--- Text ---
§
You are viewing a plain text version of this content. The canonical link for it is here.
Posted to solr-user@lucene.apache.org by Juan Antonio Farré Basurte <ju...@reviewpro.com> on 2011/05/12 17:15:30 UTC

TrieIntField for "short" values

Hello,
I'm quite a beginner in solr and have many doubts while trying to learn how everything works.
I have only a slight idea on how TrieFields work.
The thing is I have an integer value that will always be in the range 0-1000. A short field would be enough for this, but there is no such TrieShortField (not even a SortableShortField). So, I used a TrieIntField.
My doubt is, in this case, what would be a suitable value for precisionStep. If the field had only 1000 distinct values, but they were more or less uniformly distributed in the 32-bit int range, probably a big precisionStep would be suitable. But as my values are in the range 0 to 1000, I think (without much knowledge) that a low precisionStep should be more adequate. For example, 2.
Can anybody, please, help me finding a good configuration for this type? And, if possible, can anybody explain in a brief and intuitive way what are the differences and tradeoffs of choosing smaller or bigger precisionSteps?
Thanks a lot,

Juan

Re: TrieIntField for "short" values

Posted by Erick Erickson <er...@gmail.com>.
Nope, I'm afraid I can't. Because I don't really understand it in
detail, the wizard
from Germany (Uwe) put it in place....

But here's a great place to start if you want to dive deep:
https://hudson.apache.org/hudson/job/Lucene-trunk/javadoc/all/org/apache/lucene/search/NumericRangeQuery.html?is-external=true

But with only 1,000 distinct values, I don't think you really need to
pursue this very far
except for curiosity's sake. Just go with 4 as the page above suggests....
§
--- Data shown ---
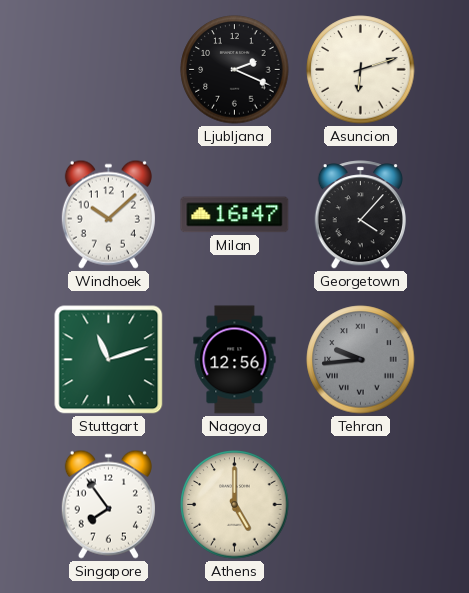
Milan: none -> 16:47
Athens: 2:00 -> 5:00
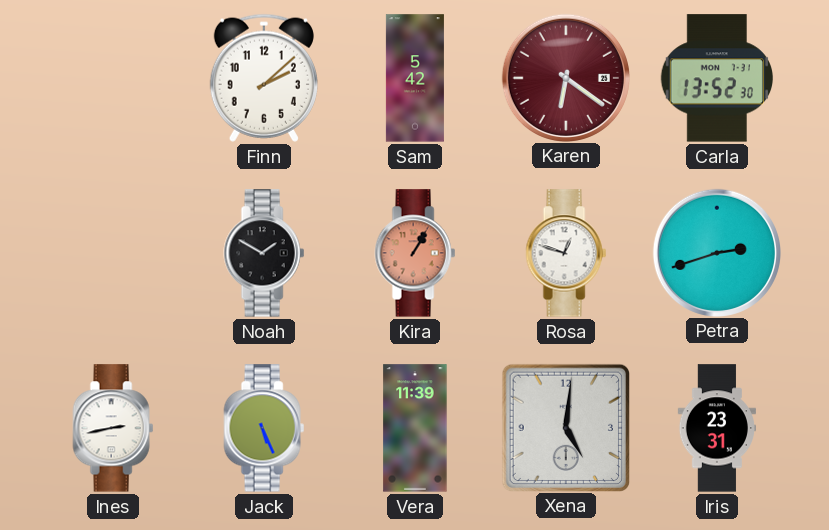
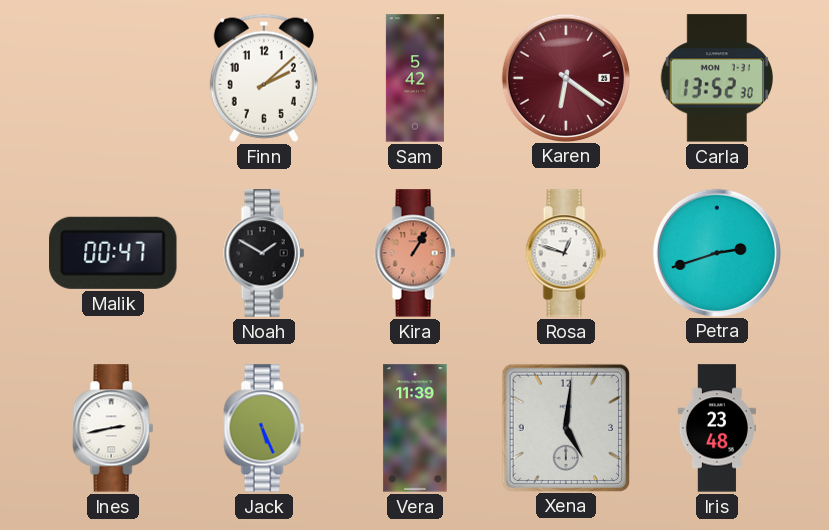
§
--- To be done ---
• 1. List every person named in the Solr thread.
• 2. Repeat the Solr thread word for word from "My doubt is, in" to "it in place....".

--- Solutions to the problems ---
• 1. Juan Antonio Farré Basurte, Erick Erickson, Uwe

• 2.
My doubt is, in this case, what would be a suitable value for precisionStep. If the field had only 1000 distinct values, but they were more or less uniformly distributed in the 32-bit int range, probably a big precisionStep would be suitable. But as my values are in the range 0 to 1000, I think (without much knowledge) that a low precisionStep should be more adequate. For example, 2.
Can anybody, please, help me finding a good configuration for this type? And, if possible, can anybody explain in a brief and intuitive way what are the differences and tradeoffs of choosing smaller or bigger precisionSteps?
Thanks a lot,

Juan

Re: TrieIntField for "short" values

Posted by Erick Erickson <er...@gmail.com>.
Nope, I'm afraid I can't. Because I don't really understand it in
detail, the wizard
from Germany (Uwe) put it in place....